— Нет!
— Что «нет»?
— Я не жду, — ответила она уже погромче. И добавила: — Я встретила человека... У нас с тобой все равно ничего бы не вышло. Ты же взрослый и сам все понимаешь. Родители против...
«Что она такое говорит?!»
Заикаясь, попросил ее сказать, что это неправда, что она это выдумала. Но она сказала:
— Правда. Не переживай.
Затем раздались гудки.
Он побежал вниз, вышел из корпуса, прошел мимо зазевавшегося сторожа через ворота на улицу. Со всех сторон на него кричали шоферы под отчаянный скрип тормозов, он на кого-то все время натыкался, кому- то сказал «извините», от кого-то услышал: «Болван! Куда прешь!» — но ничего не понимал.
Он вернулся в больницу, пошел к главному врачу и потребовал чтобы его немедленно выписали. Но выписали его только через три дня, после того как стало очевидно, что терпеть его в больнице больше нельзя. За эти три дня он заметно успокоился. Так что, выйдя, не отправился в ресторан «Дружба» и не запил, чтобы забыться.
Он бродил по городу, играл с бродячими собаками, встретив бесцельно шатающегося пьянчугу, единственного, способного его терпеливо и участливо выслушать, рассказал ему свою историю.
— Да... — посочувствовал пьянчуга, — от баб держись подальше.
«Вот, — думал Серый — Дожил. Ты волен менять образ жизни, профессию, местожительство. Ты волен жить, как тебе хочется, и никто тебя за это не преследует; никто этого не запретит, потому что ты никому не мешаешь. Ты свободен, но от тебя ушла женщина, и свобода теперь не нужна. Человек всегда раб — своей машины, квартиры или собственных привязанностей, настроений. Цена жизни... Когда теряешь любимого человека, мир для тебя становится пустым, ты словно брошенный матерью, ты — один, один в пустыне, ибо ничто не заменит тех глаз, в которых одних заключены вся правда и преданность... Человек может быть сильным физически и духовно, но если он один — зачем ему сила! Так, кажется, говорил Тростовский...
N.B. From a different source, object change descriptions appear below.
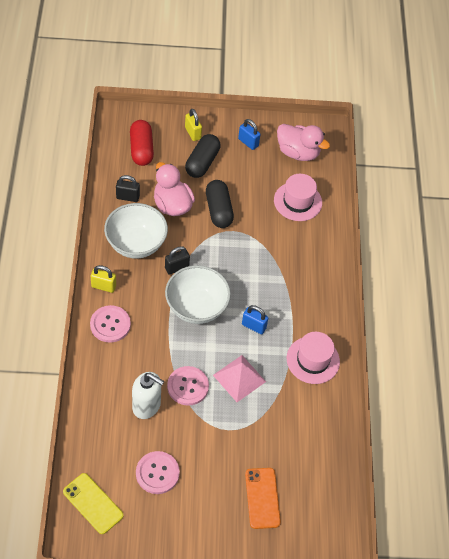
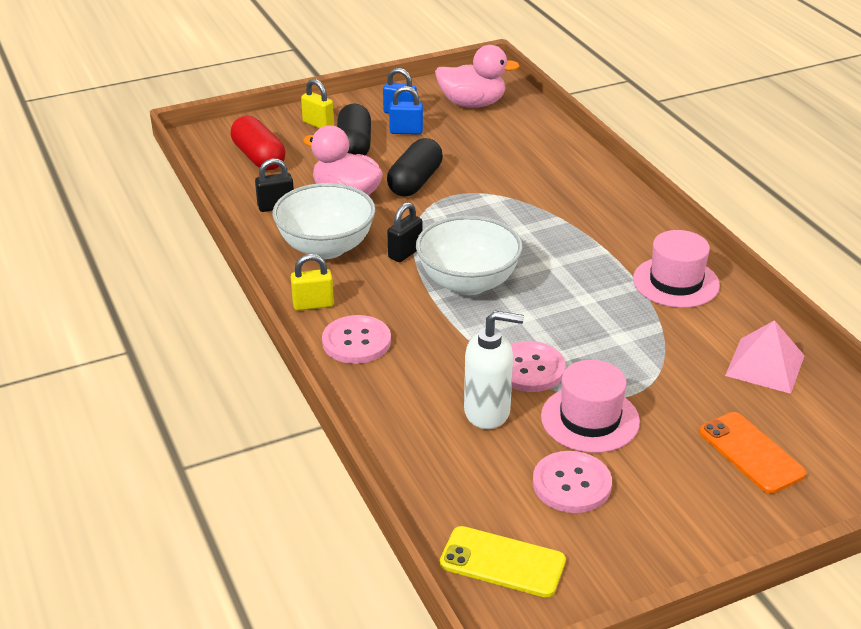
camera: 20 degrees left, 20 degrees down
black capsule [206,180,234,228] -> black capsule turned 60 degrees clockwise [387,138,443,197]
pink pyramid [213,355,266,402] -> pink pyramid moved to [725,320,805,394]
blue padlock [242,305,268,334] -> blue padlock moved to [389,86,423,135]
pink hat [274,174,322,221] -> pink hat moved to [541,360,640,453]

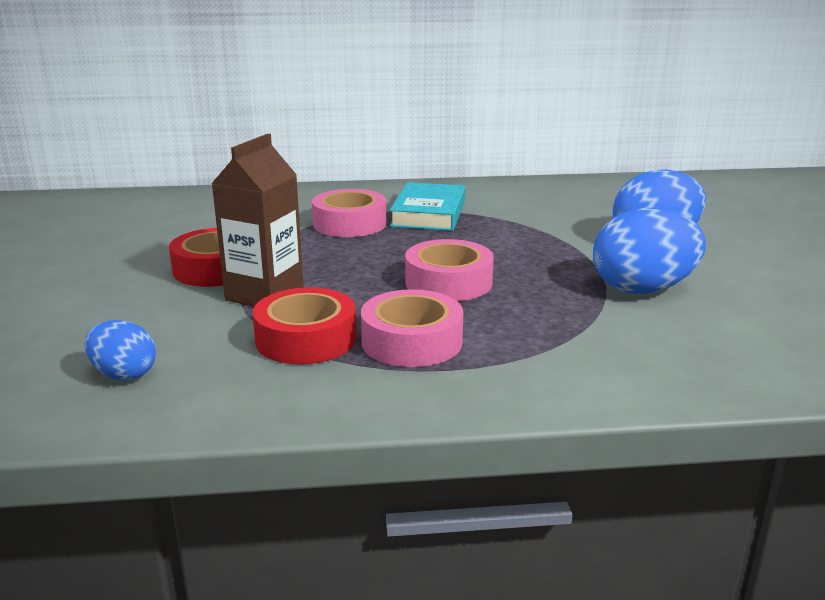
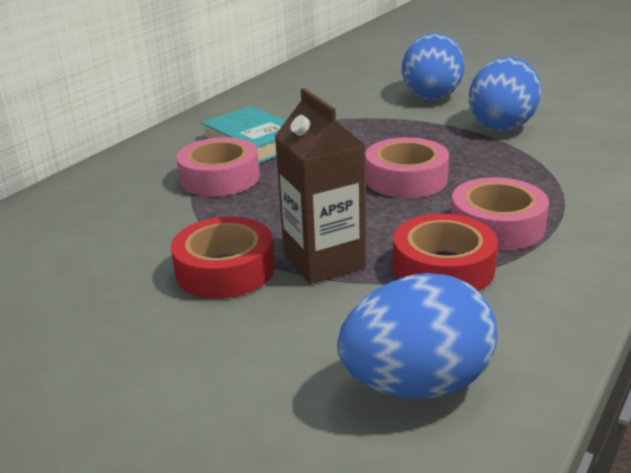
camera: 50 degrees left, 5 degrees up
blue egg [85,320,156,381] -> blue egg [337,273,497,398], size x1.79

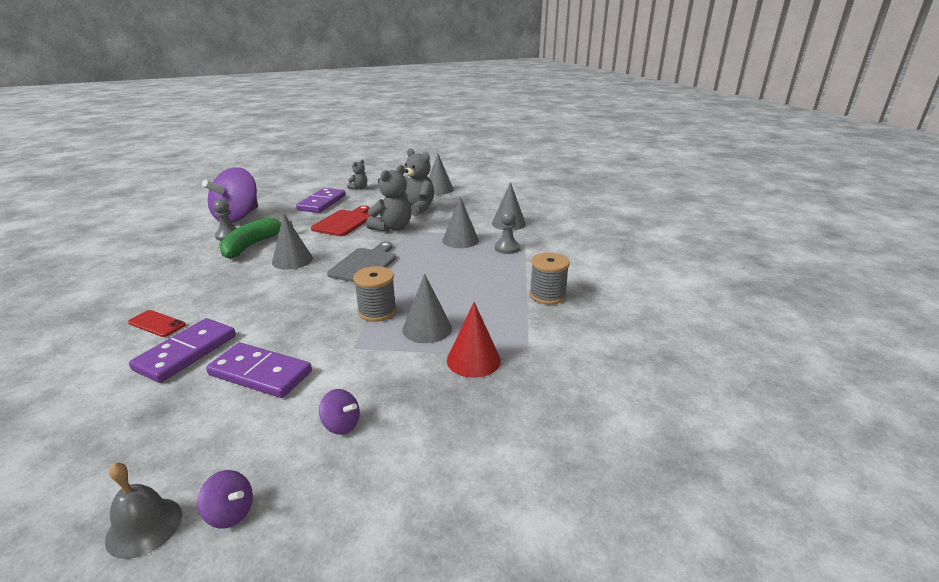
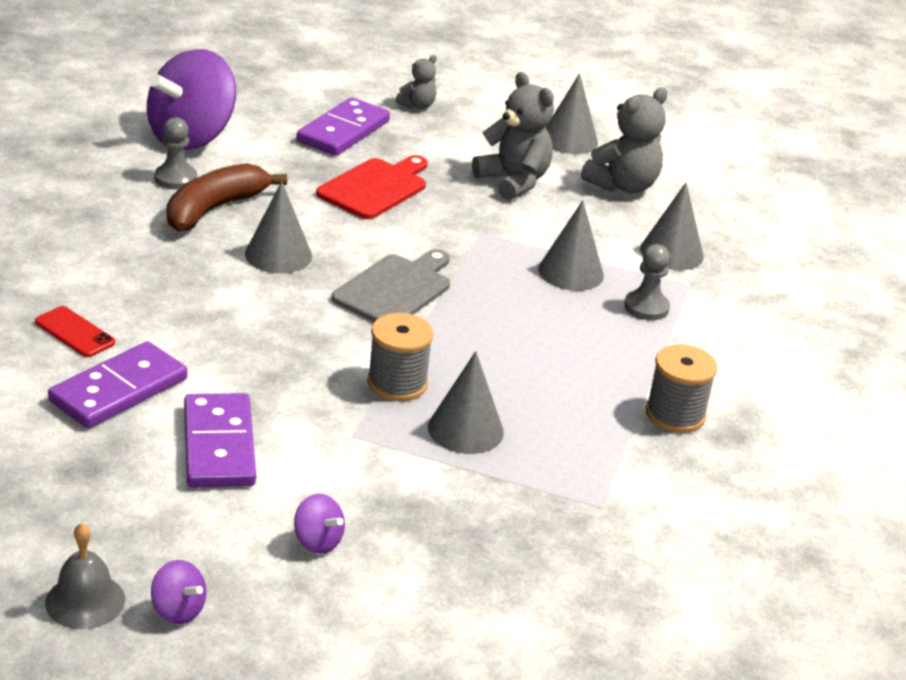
camera: 10 degrees right, 5 degrees up
purple domino [206,343,312,398] -> purple domino turned 45 degrees clockwise [184,393,256,488]
green banana [219,218,293,259] -> brown banana [167,163,287,232]
grey teddy bear [366,165,411,232] -> grey teddy bear moved to [581,87,668,193]
red cone [447,302,501,378] -> none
Жизнь — бег. Я бегу, где медленно, где быстрее, где безрассудно тратя силы, где экономя, держась в кильватере тех, кто сильнее меня, защищают меня своей спиной, бегу, расчищая и сам дороги идущим вслед, тем, кто слабее меня, бегу, стараясь не отрываться от людей, чувствовать их всегда рядом, чтоб не забылось, что я — человек... Но если от меня ушла та, кому я был готов расчищать дорогу, значит, ей на меня не захотелось опереться. Но, может, кому-нибудь другому я могу дать то, от чего отказалась она? Чтобы жить, ты непременно должен быть кому-то нужен. Но кому?..
И он вспомнил хриплый голос Мани, ее слова: «А если бы взял кто... эх, не так бы я жила... Такой была бы женой, и не снилась бы фраеру такая лафа...»
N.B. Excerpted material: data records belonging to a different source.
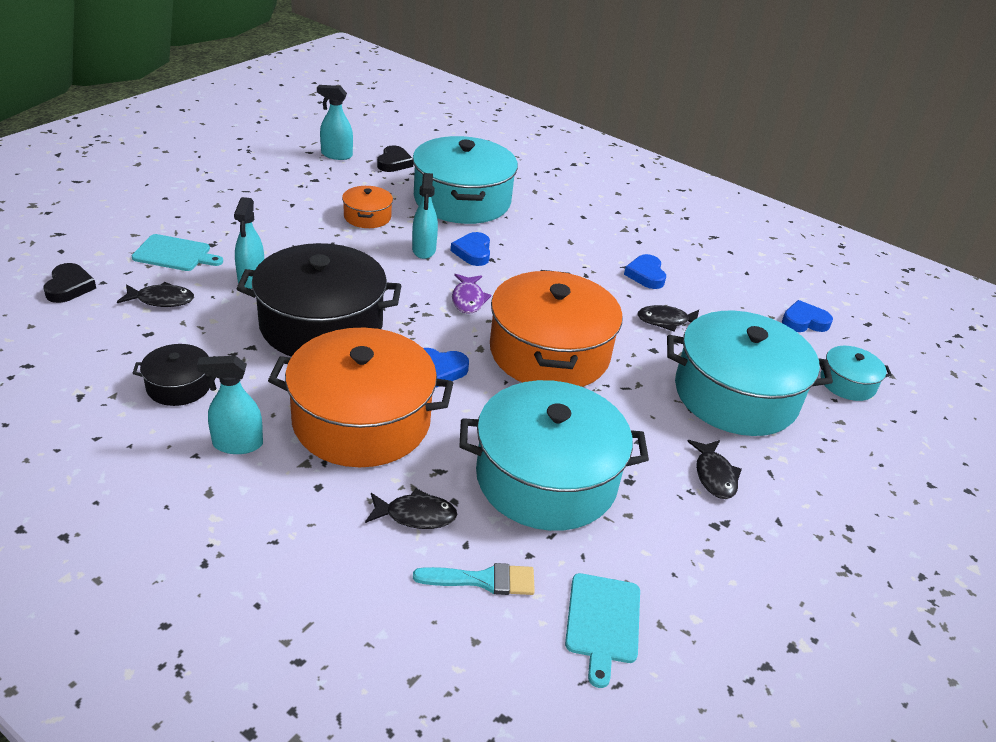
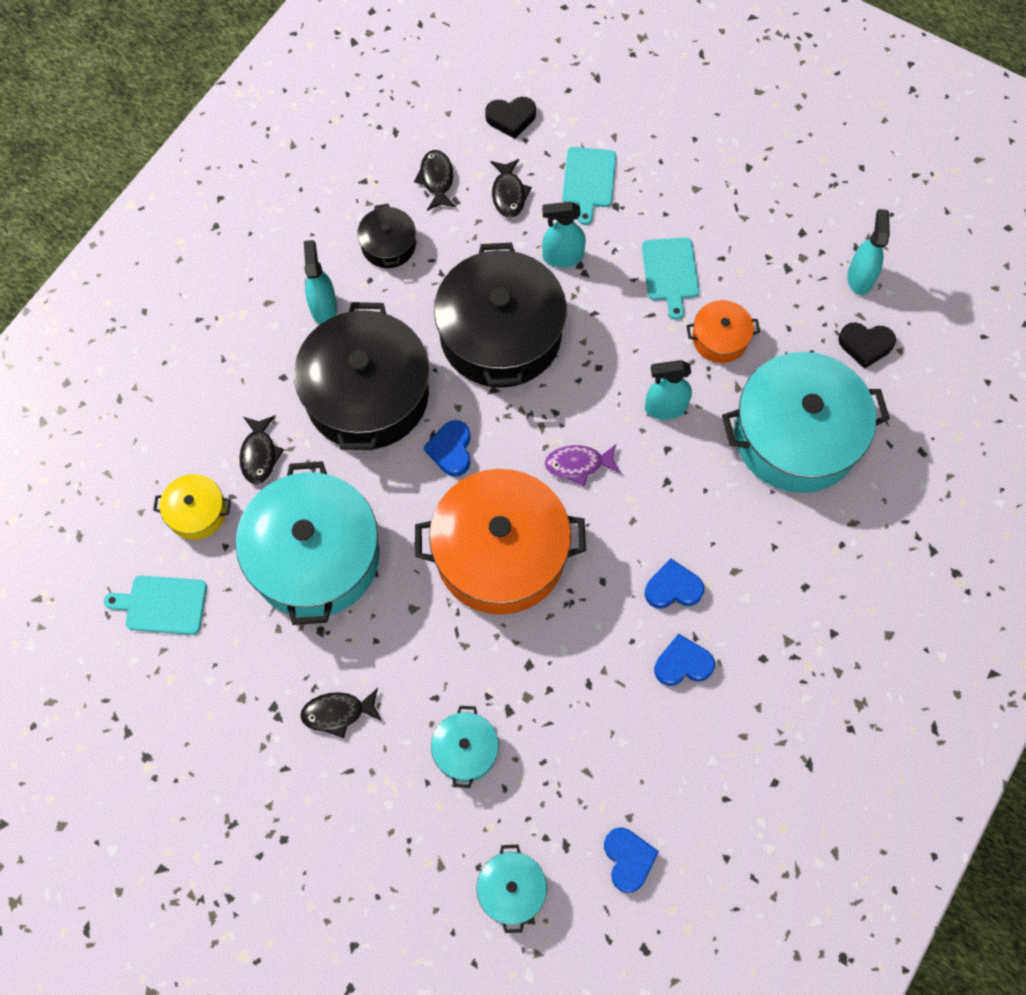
camera: 90 degrees right, 30 degrees up
orange pot [268,328,453,467] -> black pot [294,302,429,450]
turquoise brush [413,563,535,595] -> yellow pot [153,474,231,540]
blue heart [451,232,490,266] -> blue heart moved to [644,558,704,609]
black fish [637,305,699,332] -> black fish moved to [414,150,456,211]
turquoise pot [667,311,833,436] -> turquoise pot [431,706,499,788], size x0.46
none -> turquoise cutting board [642,237,699,320]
«Вот кто слабее меня, — подумал Серый, — женщина, которой нужно очень немного, чтобы оставить недостойную жизнь. Ей нужно лишь одно — чтобы кто-нибудь посильнее уважал ее как человека. Считался бы с ней, как с другом. Зато, должно быть, она, узнавшая беду, сумеет оценить товарищество. Быть может, для нее он станет необходим, его рука окажется достаточно сильной поддержкой — не так, как для Киры?»
Ему захотелось разыскать Маньку. Он решил ей все рассказать, решил попытаться стать ей другом, научить ее ценить преданность. Наверное, именно с этого надо было начинать еще тогда, давно. А он ее ноги рассматривал... Он считал себя лучше ее и чище. Но разве только он так считал?..
Как часто друзья теряют друг друга оттого, что один не сумел признать мир другого. Здесь виновато все — самолюбие, преувеличенное представление о себе, а самое главное — люди почему-то забывают, что если ты — мир, то человек рядом с тобой — тоже целый мир, и каждый из нас необходим в действительно большом мире, все мы вместе и делаем его разнообразным. А чрезмерное уважение к собственной особе заставляет — и нередко — считать пустяками самое важное в жизни друга. Чтобы это понять, надо быть «безразмерным»: будучи большим, нужно быть настолько большим, чтобы вместить в себя маленький мир женщины, понять его и радоваться ему. Маленькие часто бывают большими там, где большие — маленькими... V
Конура Мани на чердаке была пуста. Во дворе Серого встретила хозяйка и сообщила, что Маня здесь больше не живет, ушла со всеми своими монатками, одни патлы оставила.
— Какие патлы? — спросил Серый.
— Не знаю, как это у них называются, в мое время такого не было. Это теперь молодежь завела... уж своих волос им мало.
«Неужели шиньон?» — догадался Серый, не поверив, однако.
— Это такая рыжая штука из волос? — спросил он.